There was the forsaken bride who was waiting every day for the false lover to return and bear her away on a blissful wedding-tour.

There was the man who believed himself already dead, and solemnly recounted to you the particulars of the horrible death he had died, adding that he was detained from his grave by the delay of the cruel undertakers in taking his measure for the coffin. He had actually been known to slip into the dead-house one day, and lie down in a casket intended for a real corpse, having to have force employed to eject him from his narrow abode.

Again, there was the man who imagined himself to be a grain of corn, and fled with screams of alarm from the approach of a chicken. These, and scores of others with hobbies, tragic or ridiculous, as the case might be; but not one of them all, said the attendants, needed such care and watching as pale, pretty, meek little Mrs. Chase.

Her hobby was a lost or stolen child.

No one knew whether or not there was any truth in her claim. She had been brought there from Richmond, a friendless stranger, who had been found wandering homeless in the street, raving of a lost child.

Her story was just as likely to be false as true, they said, for lunatics imagined many things. It might be her child had died; for she was always praying for death, that she might find her lost darling again.

It was melancholy madness. The hardest to cure of all, said the doctors, and she had been frustrated in several frantic attempts to end her life. She was so clever and so cunning that they had to watch her constantly; but even the most impatient of the attendants could not give her a cross word, her grief was so pathetic, and she seemed so sorrowfully helpless in her frail, gentle prettiness.

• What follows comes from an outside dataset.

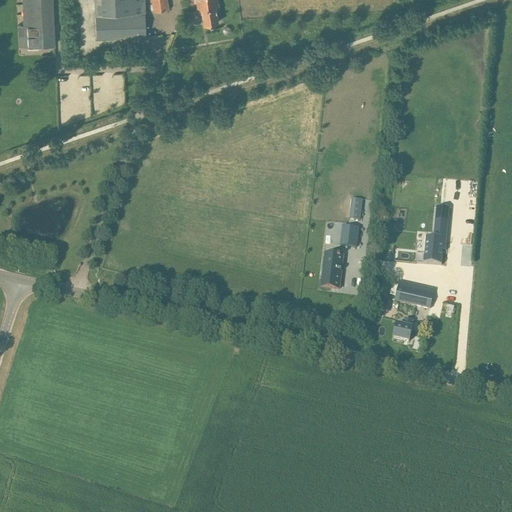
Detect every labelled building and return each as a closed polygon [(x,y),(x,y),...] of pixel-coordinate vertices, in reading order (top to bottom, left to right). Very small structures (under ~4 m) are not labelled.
[(22,0),(23,5),(23,15),(24,24),(18,25),(18,46),(55,44),(54,23),(44,24),(43,14),(43,4),(42,0),(22,0)] [(94,0),(96,39),(145,36),(144,0),(94,0)] [(151,0),(153,11),(169,9),(167,0),(151,0)] [(201,8),(201,10),(203,24),(218,21),(216,7),(219,7),(217,0),(196,0),(198,8),(201,8)] [(225,27),(223,29),(223,31),(224,33),(226,35),(228,35),(230,34),(231,32),(232,30),(231,28),(229,27),(227,26),(225,27)] [(363,201),(352,199),(350,219),(361,221),(363,201)] [(427,237),(425,255),(432,255),(431,265),(442,266),(444,251),(447,252),(451,208),(437,207),(434,238),(427,237)] [(388,250),(406,251),(408,223),(390,222),(388,250)] [(343,227),(341,247),(357,249),(359,229),(343,227)] [(322,280),(322,288),(340,290),(344,256),(329,255),(328,264),(330,264),(329,276),(327,276),(326,281),(322,280)] [(400,281),(395,302),(431,310),(435,289),(400,281)] [(397,325),(394,339),(409,342),(412,328),(414,323),(404,320),(403,326),(397,325)]
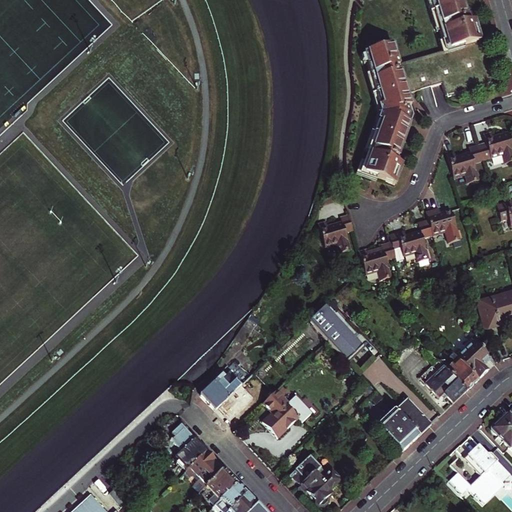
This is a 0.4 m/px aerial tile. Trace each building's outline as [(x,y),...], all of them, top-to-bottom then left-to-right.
[(428,0),(432,13),(438,32),(441,43),(444,51),(441,52),(399,65),(393,47),(363,57),(365,64),(368,73),(380,111),(373,131),(366,151),(363,161),(360,171),(376,177),(395,183),(401,162),(396,161),(400,150),(403,141),(406,132),(409,121),(405,120),(408,112),(405,102),(409,101),(407,94),(440,84),(444,96),(491,82),(478,41),(472,22),(467,23),(463,10),(461,4),(459,0),(428,0)] [(485,143),(476,146),(481,162),(501,156),(503,166),(511,163),(511,152),(506,134),(492,138),(491,133),(483,136),(485,143)] [(470,165),(481,162),(476,146),(466,149),(467,153),(453,157),(452,153),(444,155),(451,179),(462,176),(465,184),(476,182),(470,165)] [(509,204),(494,208),(498,224),(505,222),(507,229),(511,227),(511,207),(510,208),(509,204)] [(425,222),(430,237),(443,233),(446,245),(457,242),(449,212),(438,215),(436,210),(423,214),(425,222)] [(317,225),(324,249),(335,246),(337,255),(348,252),(343,235),(351,233),(346,217),(339,219),(340,224),(326,228),(325,223),(317,225)] [(403,233),(387,238),(389,245),(391,254),(398,252),(400,257),(412,254),(415,263),(426,260),(420,240),(430,237),(425,222),(415,225),(418,234),(404,238),(403,233)] [(389,280),(384,263),(393,261),(391,254),(389,245),(379,247),(381,252),(366,257),(365,251),(357,254),(361,269),(364,277),(374,274),(377,283),(389,280)] [(398,252),(391,254),(393,261),(395,264),(401,262),(400,257),(398,252)] [(511,293),(476,305),(484,331),(511,322),(511,293)] [(327,343),(346,363),(362,348),(324,307),(308,322),(327,343)] [(473,344),(455,360),(476,382),(487,372),(481,366),(488,360),(473,344)] [(348,365),(364,350),(362,348),(346,363),(348,365)] [(443,368),(444,370),(451,363),(446,358),(450,355),(447,351),(436,361),(443,368)] [(444,370),(466,392),(476,382),(455,360),(450,355),(446,358),(451,363),(444,370)] [(443,395),(452,405),(466,392),(444,370),(443,368),(424,387),(437,401),(443,395)] [(216,410),(238,388),(233,383),(236,379),(230,373),(224,379),(221,376),(199,397),(213,412),(216,410)] [(365,383),(358,391),(367,401),(375,393),(365,383)] [(238,388),(216,410),(228,423),(252,400),(240,387),(238,388)] [(275,393),(262,405),(271,415),(261,424),(276,440),(297,420),(286,408),(288,406),(275,393)] [(393,413),(417,438),(430,425),(422,416),(419,419),(415,415),(418,413),(407,401),(393,413)] [(401,453),(417,438),(393,413),(393,412),(376,427),(386,437),(401,453)] [(511,445),(511,418),(508,414),(506,416),(503,413),(498,418),(501,421),(490,430),(508,449),(511,445)] [(163,448),(175,460),(194,442),(180,428),(171,436),(168,442),(168,443),(163,448)] [(186,472),(205,454),(194,442),(175,460),(186,472)] [(486,455),(478,447),(467,457),(478,469),(475,472),(480,477),(470,487),(450,466),(458,459),(457,459),(449,466),(457,474),(449,482),(461,496),(466,491),(473,499),(472,499),(476,503),(478,501),(481,504),(510,477),(511,479),(511,478),(490,456),(486,455)] [(204,490),(223,472),(205,454),(186,472),(183,474),(188,479),(192,476),(197,482),(194,485),(192,486),(199,494),(204,490)] [(297,491),(304,498),(307,495),(319,507),(322,507),(327,503),(327,500),(327,499),(332,494),(329,491),(338,483),(330,474),(328,477),(320,469),(297,491)] [(212,510),(237,487),(223,472),(204,490),(205,491),(213,499),(209,502),(209,507),(212,510)] [(188,479),(194,485),(197,482),(192,476),(188,479)] [(230,511),(246,497),(237,487),(212,510),(210,511),(230,511)] [(126,504),(114,490),(109,495),(120,509),(126,504)] [(201,496),(209,511),(210,511),(212,510),(209,507),(209,502),(213,499),(205,491),(201,496)] [(115,511),(104,511),(90,496),(72,511),(116,511),(115,511)] [(252,511),(256,508),(246,497),(230,511),(252,511)]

"Have you seen my daughter, my darling little Dainty? She is lost; stolen away from me while I slept," she would say to every strange person she saw, and her pale face would glow as she added, proudly: "She was the prettiest girl in the world. I have often heard people say so. She was as beautiful as a budding rose, with hair like the sunshine, and eyes as blue as the sky. Her little hands were white as lilies, and her feet so tiny and graceful, every one turned to watch her as she passed; and was it any wonder she caught such a grand, rich lover? She would have married him if she had not been lost that night. Oh, let me out! let me go and find my darling! You have no right to lock me in here!"

Then she would fly into paroxysms of anger, trying to batter down the walls and escape from what she called her stony prison; and at other times she would pray for death, crying:

"Oh, God! send me death; for surely my darling must be dead, or she would have come back to me long before they locked me up here! They stole her away and killed her, my sweet Dainty, the cruel enemies who hated and envied her so much for her angelic beauty and her noble lover! Oh, who would keep me back from death, when only through its dark gates can I find my child again?"